• [PROVIDED TEXT]
La Silenciosa Conquista China

By León-Manríquez, José Luis | Americas Quarterly, Fall 2012 | Go to article overview

La Silenciosa Conquista China

León-Manríquez, José Luis, Americas Quarterly

La silenciosa conquista china Juan Pablo Cardenal and Heriberto Araújo Crítica, S.L., 2011, Softcover, 304 pages


A flurry of new books dedicated to understanding the implications of China's expanding global influence across the developing world has appeared in recent years. La silenciosa conquista china (The Silent Chinese Conquest), written by two China-based journalists, Juan Pablo Cardenal and Heriberto Araújo, stands out for the investigative journalistic approach the authors have brought to the phenomenon.

Cardenal, who has worked for the Spanish newspaper El Economista, and Araújo, then with the Mexican news agency Notimex, set out to uncover the effects of China's global expansion and its pursuit of raw materials, energy sources and new export markets. Their work is the product of five years of on-the-ground research across 25 countries and interviews with 500 people. While scholarly work has tended to focus on China's relations with separate regions, Cardenal and Araújo bring together empirical evidence of the Chinese presence throughout the "Third World" in a single volume.

Apart from its own merits, the book has aroused wider public attention after the Spanish Embassy in Beijing denied the authors the use of its diplomatic facilities in April to present the work, arguing that "to do so could anger the Chinese government." The Mexican embassy offered its own premises, and the controversy has helped the book's sales. La silenciosa conquista china has now been published in five Spanish-language editions, and is being translated into other languages.

• [EXERCISE DETAILS]
Please retype the book review from "A flurry of" to "to the phenomenon.". The listing isn't needed here.

• [SOURCE MATERIAL]
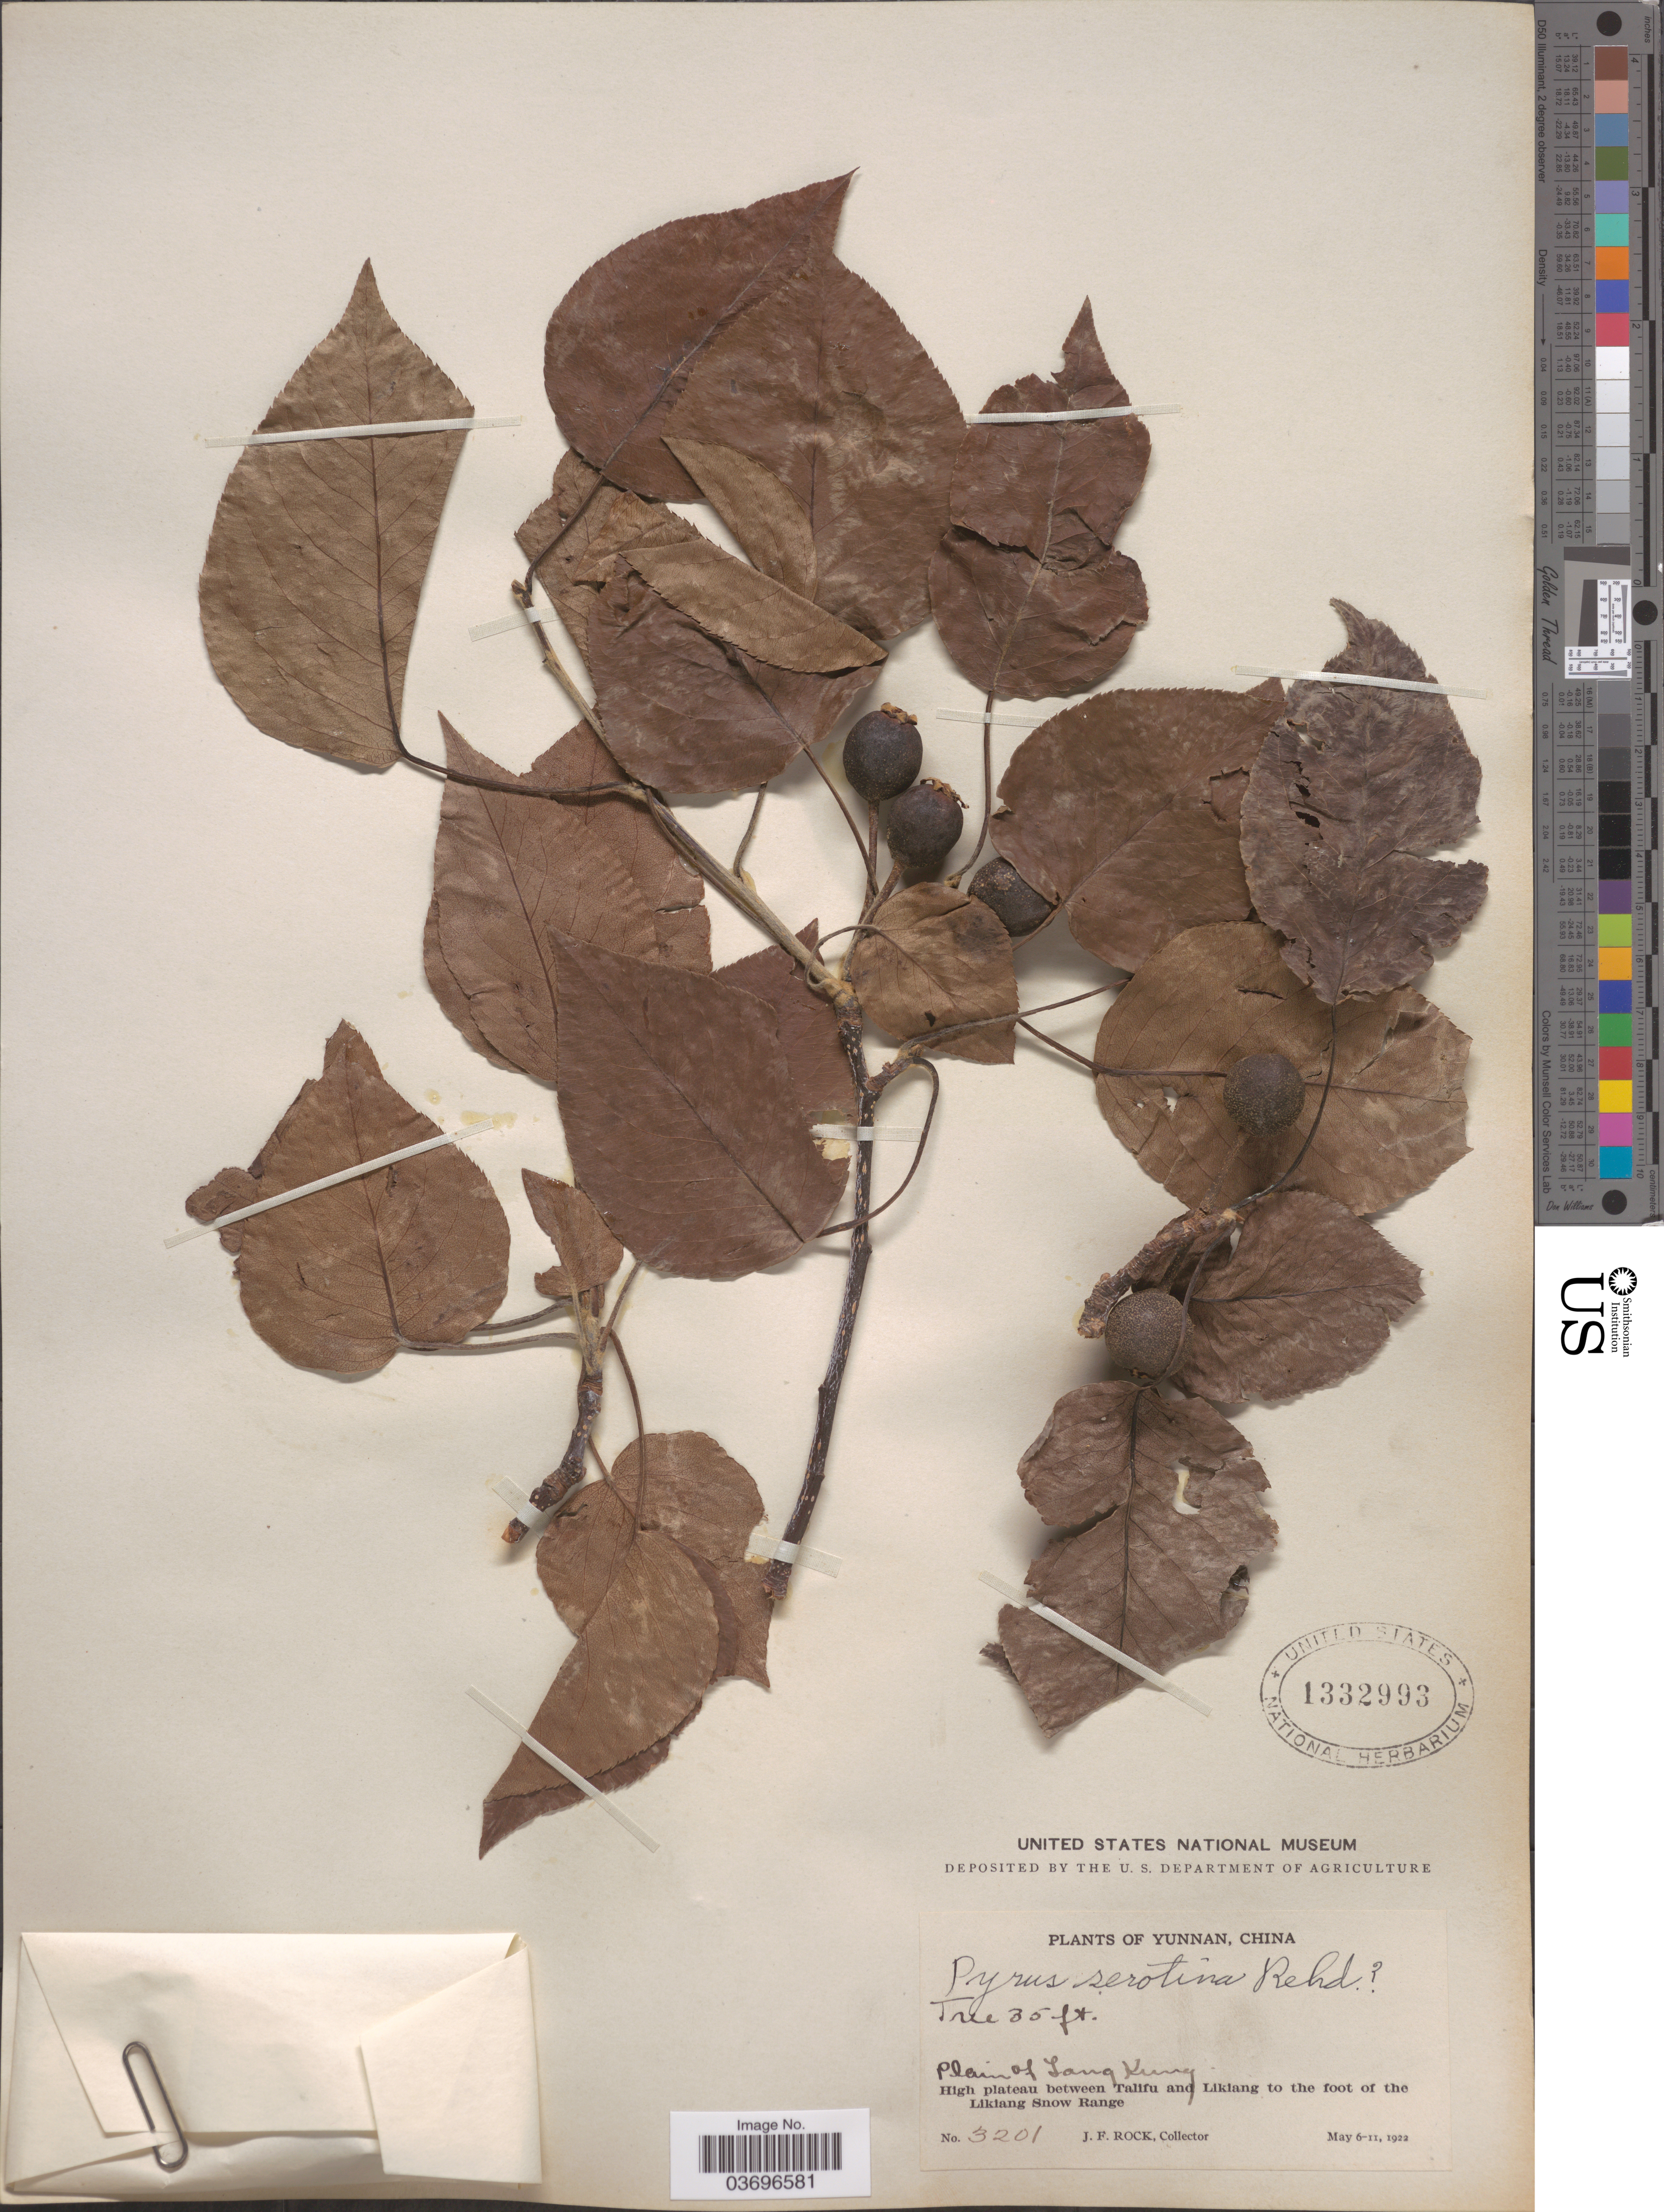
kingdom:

• [ANSWER TO THIS PROBLEM]
A flurry of new books dedicated to understanding the implications of China's expanding global influence across the developing world has appeared in recent years. La silenciosa conquista china (The Silent Chinese Conquest), written by two China-based journalists, Juan Pablo Cardenal and Heriberto Araújo, stands out for the investigative journalistic approach the authors have brought to the phenomenon.